Thursday, March 29, 1934
These past ten days have generally been cold or stormy, filled with a lot of routine duties. I find it hard to put any heart in them. But yesternight, after enduring a chilly house all day I hied me to bed with a new book--Benson's Bronte--and forgot the world and its worries and heartbreaks for a few hours. The book is very fascinating. But he is too hard on Charlotte and his idea of Branwell's helping Emily to write Wuthering Heights is simply silly. What a fascination that strange family exercise on the world!! Every year fresh books, filled with fresh guesses about them, pour from the press. How furious they would have been had they dreamed how every action and motive of their lives would be thus raked over and held up to the world, with all sorts of absurd interpretations and suppositions.

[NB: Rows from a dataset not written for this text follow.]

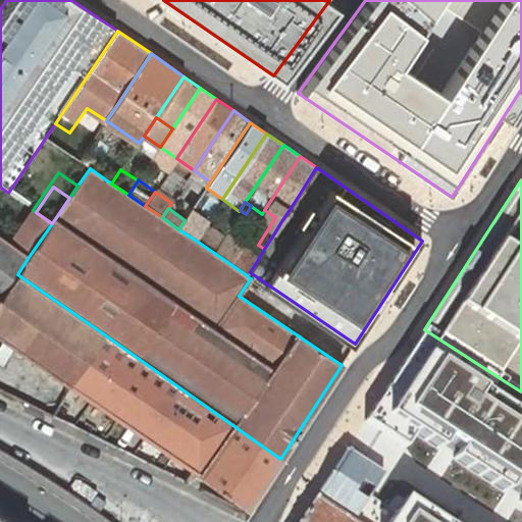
[(33,210),(9,244),(29,257),(52,223),(36,212),(33,210)]
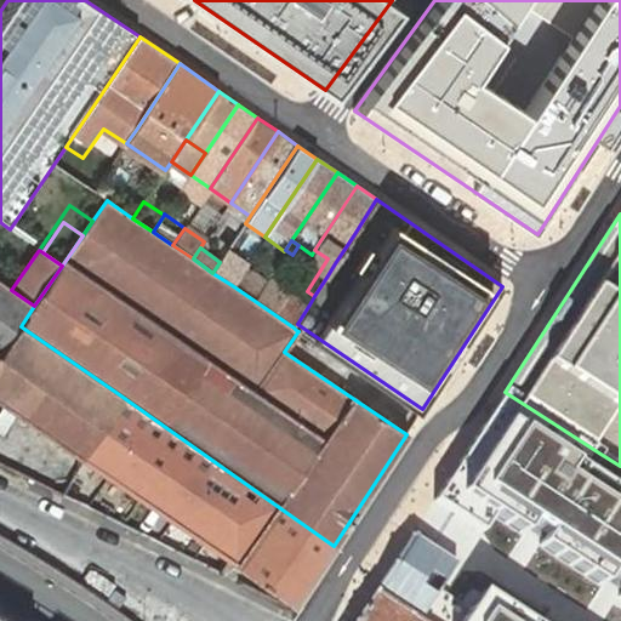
[(220,262),(212,273),(232,285),(243,268),(245,266),(226,252),(220,262)]
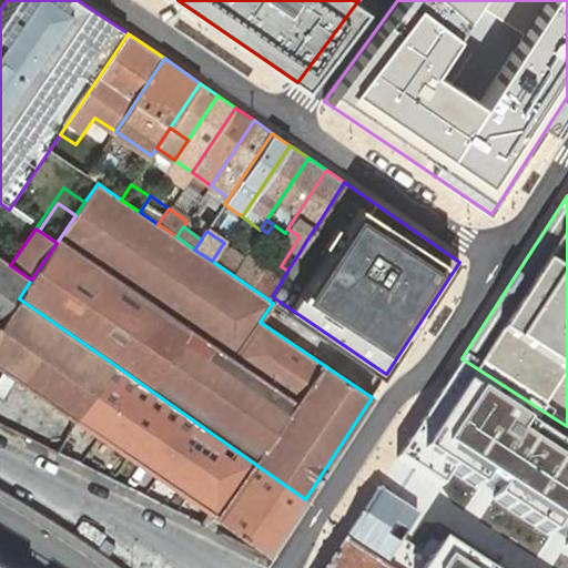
[(222,245),(212,261),(233,275),(242,260),(222,245)]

The Selected Journals of LM Montgomery, Vol IV, Rubio - Waterston, p 257

--------------------------------------------------------------------------------

Yesterday, I hied myself out the back gate of the garden and took the few steps to the library to pick up some books on The Brontes. Yesterday was errand day but I never made it very far as I spent most of the afternoon sitting in my car in the parking lot of the grocery store and devouring the lives of the Brontes. I stayed so long in the car that I was too hungry to do the grocery shopping and then to go home and make a meal, so it seemed by luck I espied a Chinese Buffet in the same shopping center. Boy was I hungry! So, the books went with me and there was I able to be left in peace to do exactly as Maud was wont to do on occasions of her life, to escape the mundane world of the present and slip into the fascinating lives of the Brontes.